Request → Extract each line of the data that contains the string "Always". Case counts.

START Data section

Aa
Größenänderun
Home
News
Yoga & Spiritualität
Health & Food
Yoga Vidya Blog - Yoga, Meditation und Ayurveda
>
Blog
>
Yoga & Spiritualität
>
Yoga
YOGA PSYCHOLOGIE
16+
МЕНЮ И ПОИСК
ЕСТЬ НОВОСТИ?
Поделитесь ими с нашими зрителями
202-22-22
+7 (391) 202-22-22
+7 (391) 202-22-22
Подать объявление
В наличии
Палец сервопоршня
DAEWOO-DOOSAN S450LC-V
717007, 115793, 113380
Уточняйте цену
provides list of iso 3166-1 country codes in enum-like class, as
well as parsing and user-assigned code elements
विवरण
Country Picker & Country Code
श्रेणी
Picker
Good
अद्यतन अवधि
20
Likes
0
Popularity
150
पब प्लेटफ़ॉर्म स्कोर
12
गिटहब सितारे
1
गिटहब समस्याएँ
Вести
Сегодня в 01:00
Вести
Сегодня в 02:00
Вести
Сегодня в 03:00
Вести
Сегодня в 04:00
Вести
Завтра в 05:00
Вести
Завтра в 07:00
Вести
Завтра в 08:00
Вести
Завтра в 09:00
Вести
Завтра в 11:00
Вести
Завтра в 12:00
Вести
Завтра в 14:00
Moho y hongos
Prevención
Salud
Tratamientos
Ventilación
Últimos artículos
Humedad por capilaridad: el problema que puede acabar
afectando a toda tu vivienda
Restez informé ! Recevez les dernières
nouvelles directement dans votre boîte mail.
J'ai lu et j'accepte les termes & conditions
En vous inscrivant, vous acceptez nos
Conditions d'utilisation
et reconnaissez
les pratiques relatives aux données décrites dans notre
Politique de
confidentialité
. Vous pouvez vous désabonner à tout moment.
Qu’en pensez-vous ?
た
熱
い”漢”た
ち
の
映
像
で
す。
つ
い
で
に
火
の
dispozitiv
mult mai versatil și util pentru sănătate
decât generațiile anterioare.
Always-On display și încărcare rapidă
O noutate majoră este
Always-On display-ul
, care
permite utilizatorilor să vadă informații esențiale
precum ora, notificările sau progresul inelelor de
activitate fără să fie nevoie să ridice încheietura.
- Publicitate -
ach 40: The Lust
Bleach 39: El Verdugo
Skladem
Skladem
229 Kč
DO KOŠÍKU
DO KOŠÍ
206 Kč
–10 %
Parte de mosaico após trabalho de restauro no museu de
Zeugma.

END Data section

Answer to the exercise →
Always-On display și încărcare rapidă
Always-On display-ul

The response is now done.